But when we are silent, we are still afraid. So it is better to speak, remembering: We were never meant to survive.

The numbness is starting to recede, but I am still struck at odd moments by tears and waves of grief, for people I will never have the chance to know.


Many have begun speaking about how they feel unsafe in public spaces.  I have always felt this way.  Living in the South, I am on the alert for homophobic violence, and walk through the world in a constant state of threat assessment.


This may be difficult for many people to understand.  They might say that we've made so much progress, with the legal recognition of a right to equal marriage, and the progress on adoption and children's rights.  And that's true, those things have happened.


But that isn't the whole story. As a historian and activist, I know quite well what many have started to say again: there is a sad relationship between progress and violence.  As the LGBT community makes progress in the courts, make progress in some cultural spaces, those who oppose our existence are increasingly marginalized.  As they recognize that they will not win this struggle, that their bigotry and hatred will not carry the day, their rage increases, and their focus turns from legislation and policy to punishing the LGBT community for existing.


This is a dynamic people of color recognize immediately, as visibility increased violence against people working in the African American civil rights movement.  Those who oppose rights for all—and they are the same people, make no mistake—want most of all for minority communities to be silent.  And when we are no longer silent, they begin to take matters into their own hands, usually with the deaths of innocents as a result.


It is important to recognize that this does not entail the end of policy struggle by those who are opposed to LGBT people, full stop.  Far from it.  As we know, the past two years have been marked by a stupendous outpouring of anti-LGBT legislative efforts, in states in the South and Midwest.  These efforts are usually accompanied by the hateful caricatures of LGBT people as predatory, damaging, and un-American beings, less than a full person.  As those attacks proceeded in the statehouse, hate crimes against LGBT people rose in the streets.
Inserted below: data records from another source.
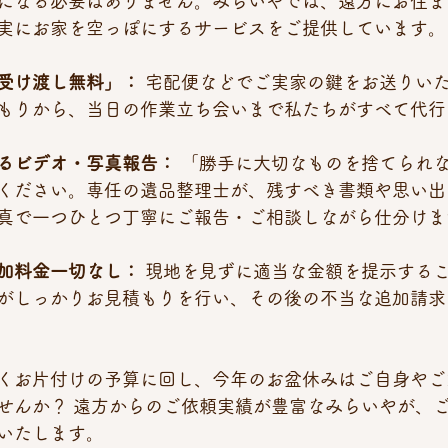
になる必要はありません。みらいやでは、遠方にお住ま
実にお家を空っぽにするサービスをご提供しています。
受け渡し無料」：
 宅配便などでご実家の鍵をお送りい
もりから、当日の作業立ち会いまで私たちがすべて代行
るビデオ・写真報告：
 「勝手に大切なものを捨てられ
ください。専任の遺品整理士が、残すべき書類や思い出の
真で一つひとつ丁寧にご報告・ご相談しながら仕分けま
加料金一切なし：
 現地を見ずに適当な金額を提示する
がしっかりお見積もりを行い、その後の不当な追加請求
くお片付けの予算に回し、今年のお盆休みはご自身やご
せんか？ 遠方からのご依頼実績が豊富なみらいやが、
いたします。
Words matter.  Words can hurt.  And sometimes, tragically, words can lead to deaths and violence.  When people like Pam Bondi, Rick Scott, Marco Rubio, Ted Cruz, Mike Pence, Pat McCrory, and all the others like them try weasel their way out of their responsibility for creating the culture that nurtures this violence, we must recognize this for the lie it is.  They may even be lying to themselves.  But for effective change to happen, we have to recognize the damage done by a public discourse that makes LGBT people out to be subhuman sex monsters who are too dangerous to use a public restroom, care for a child or marry one another.  Those who peddle these lies have to be challenged, vigorously and constantly.  We cannot be silent.